Passage for review:
=== Begin Enclosure ===

# Self Sufficiency/Living off the Land or Off the Grid > Cooking, Food Storage, & Preserving > Recipes Only >  Ice cream bread

## Ken

I haven't tried this one yet, but it's in the news:  

http://bostonherald.com/entertainmen...ream_for_bread

Any brave souls out there?  

*ICE CREAM BREAD
*
2 c. ice cream, any flavor, softened
1 1/2 c. self-rising flour

Preheat oven to 350 degrees. 

Spray and flour a 8-by-4-inch loaf pan or line it with parchment paper.

In a medium bowl mix the ice cream and flour until just combined. 

Scoop into the loaf pan and smooth out. 

Bake for about 45 minutes or until a toothpick stuck in the loaf comes out with a few crumbs stuck to it.

Remove from the pan and allow to cool.

For best results, use full-fat ice cream. 

Yields one 8-by-4-inch loaf

----------


## Winnie

Well, I've made brown bread Ice cream, but this is a new one on me. Kinda like a pound cake made with 7up.

----------


## Rick

Who knew? 

http://www.tasteofhome.com/Recipes/Ice-Cream-Bread

http://www.inkatrinaskitchen.com/201...eam-bread.html

----------


## Tootsiepop254

Hmm.  I'll try this over the weekend - my 12yo son is brave. He'll be my guinea pig.

----------

=== End Enclosure ===

Exercise 1:
Can you copy the ice cream bread thread from "# Self Sufficiency/Living" to "souls out there?"?
Exercise 2:
In the ice cream bread thread, how would you render the sentence "Remove from the pan and allow to cool." in Spanish?
The material that follows comes from a separate source.

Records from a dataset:
=== Begin Enclosure ===

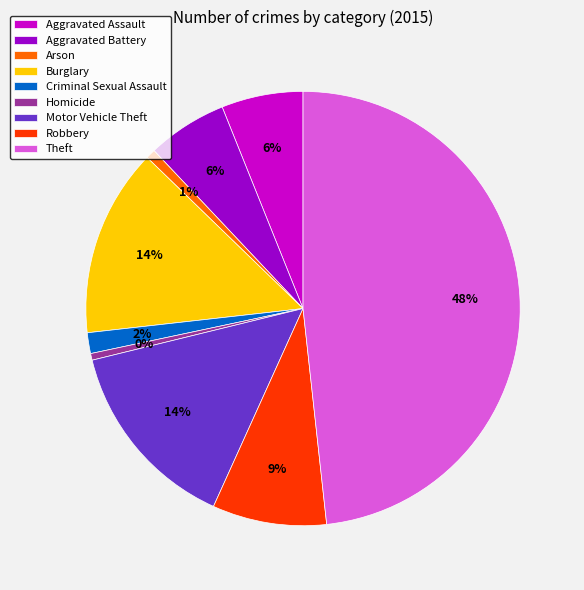

Combined, do Aggravated Battery and Aggravated Assault account for over 50%?

No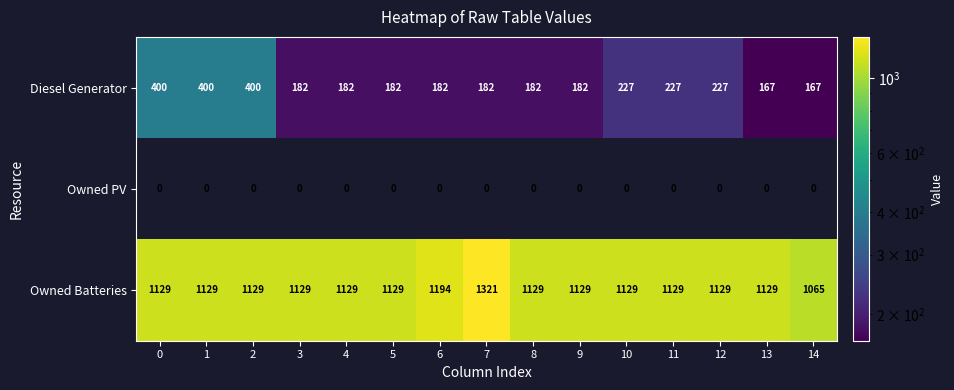

What is the sum of the Diesel Generator values at 7 and 11?

409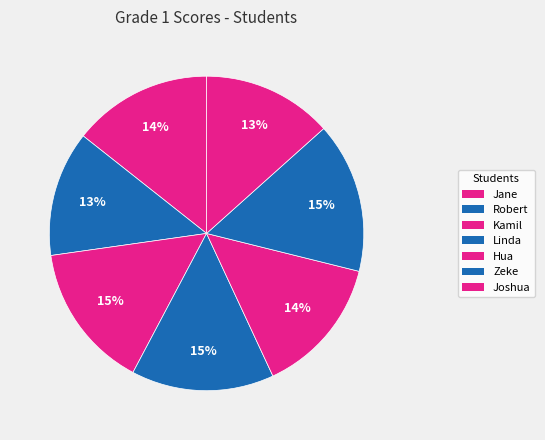

How many segments does this pie chart have?

7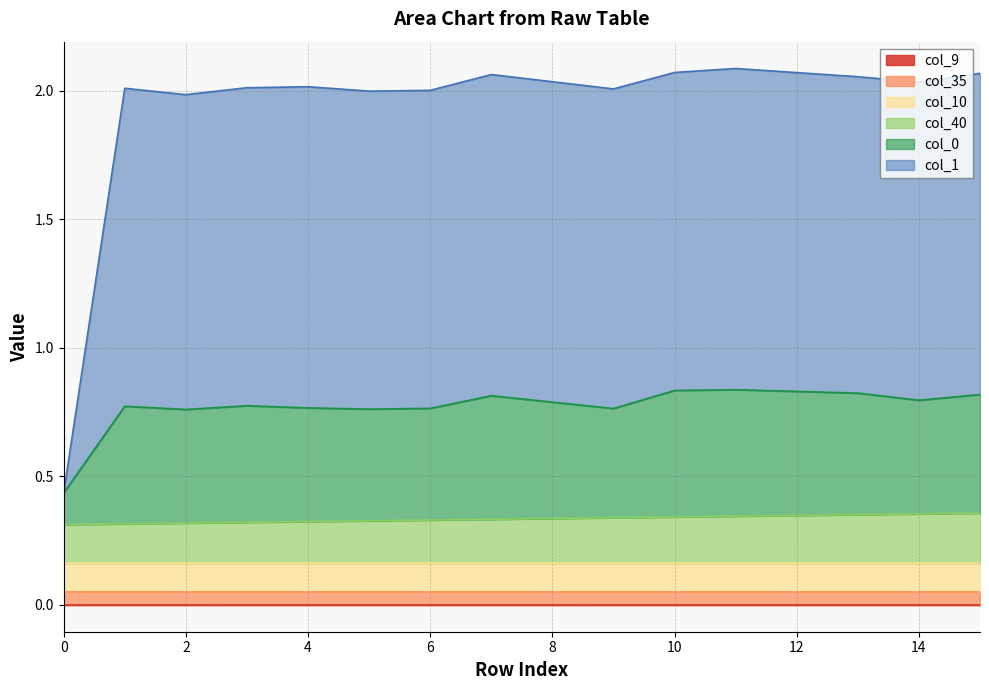

The value of col_0 at 5 is 0.5. True or false?

False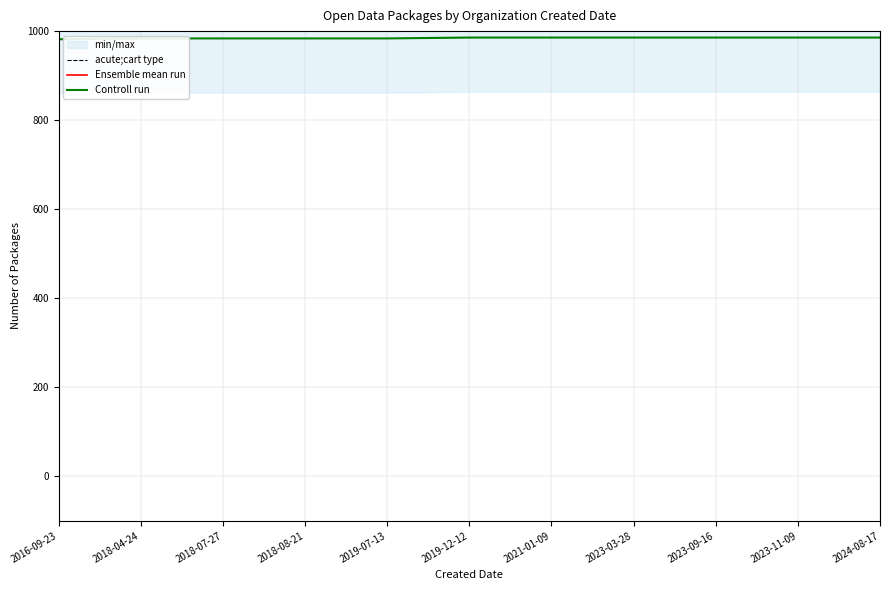

True or false: acute;cart type and Ensemble mean run cross at least once.

False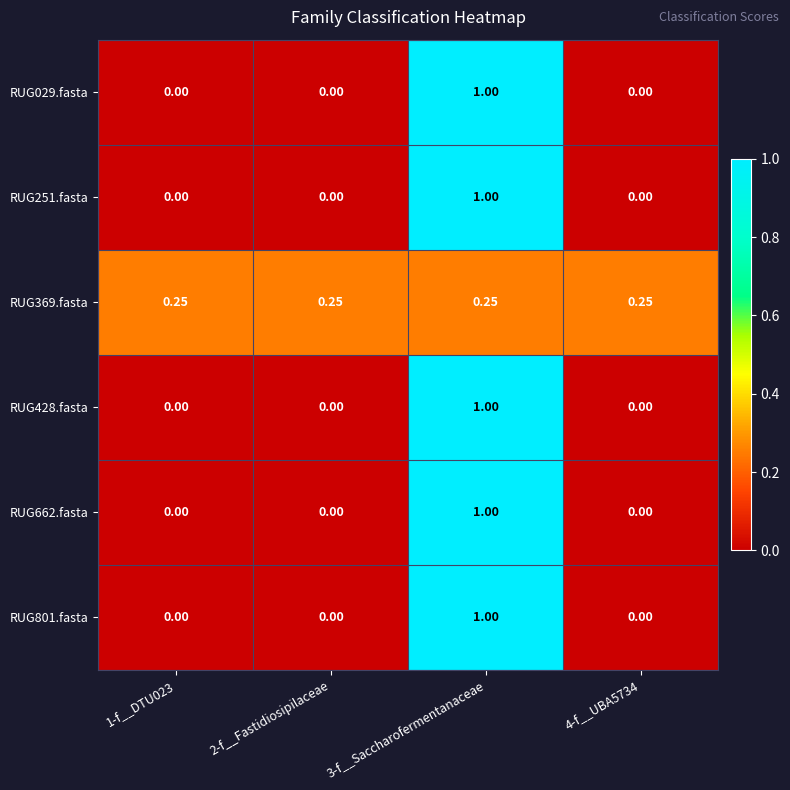

How many values in RUG029.fasta are above zero?

1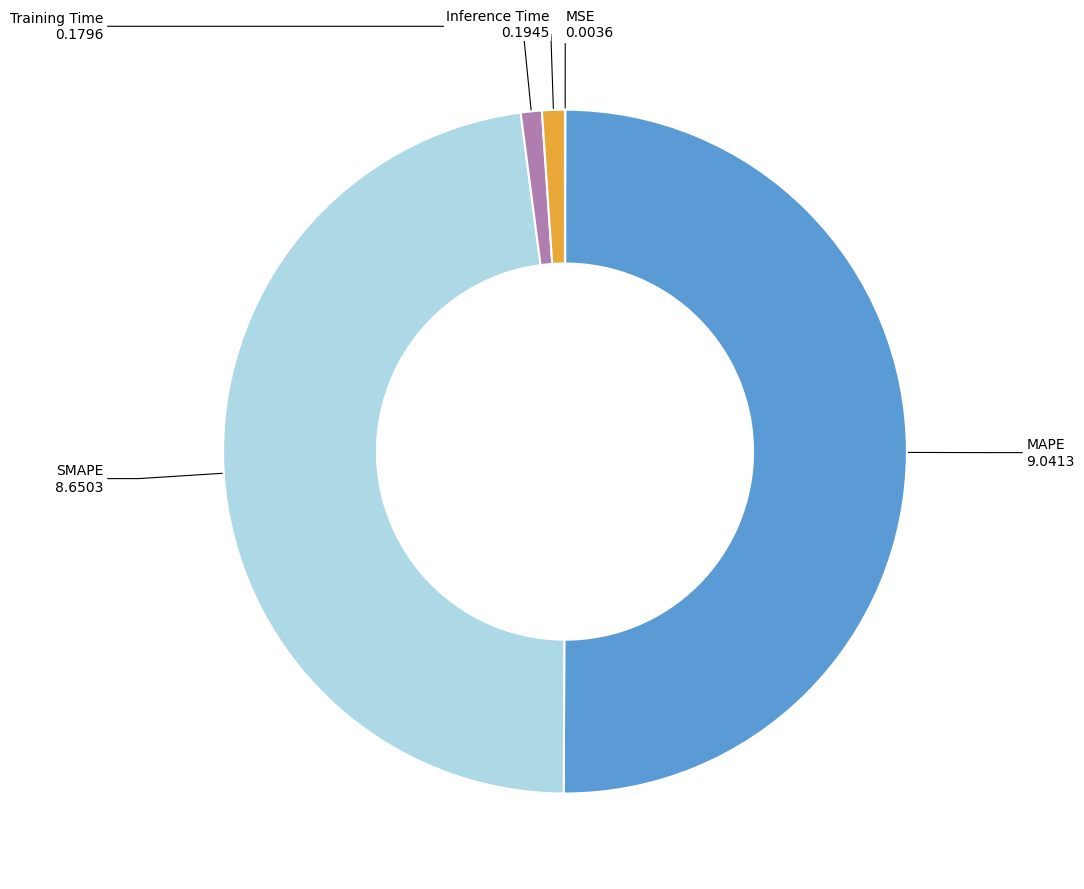

Which slice is the largest?

MAPE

=== End Enclosure ===

Answer box 1:
# Self Sufficiency/Living off the Land or Off the Grid > Cooking, Food Storage, & Preserving > Recipes Only >  Ice cream bread

## Ken

I haven't tried this one yet, but it's in the news:  

http://bostonherald.com/entertainmen...ream_for_bread

Any brave souls out there?

Answer box 2:
Retire del molde y deje enfriar.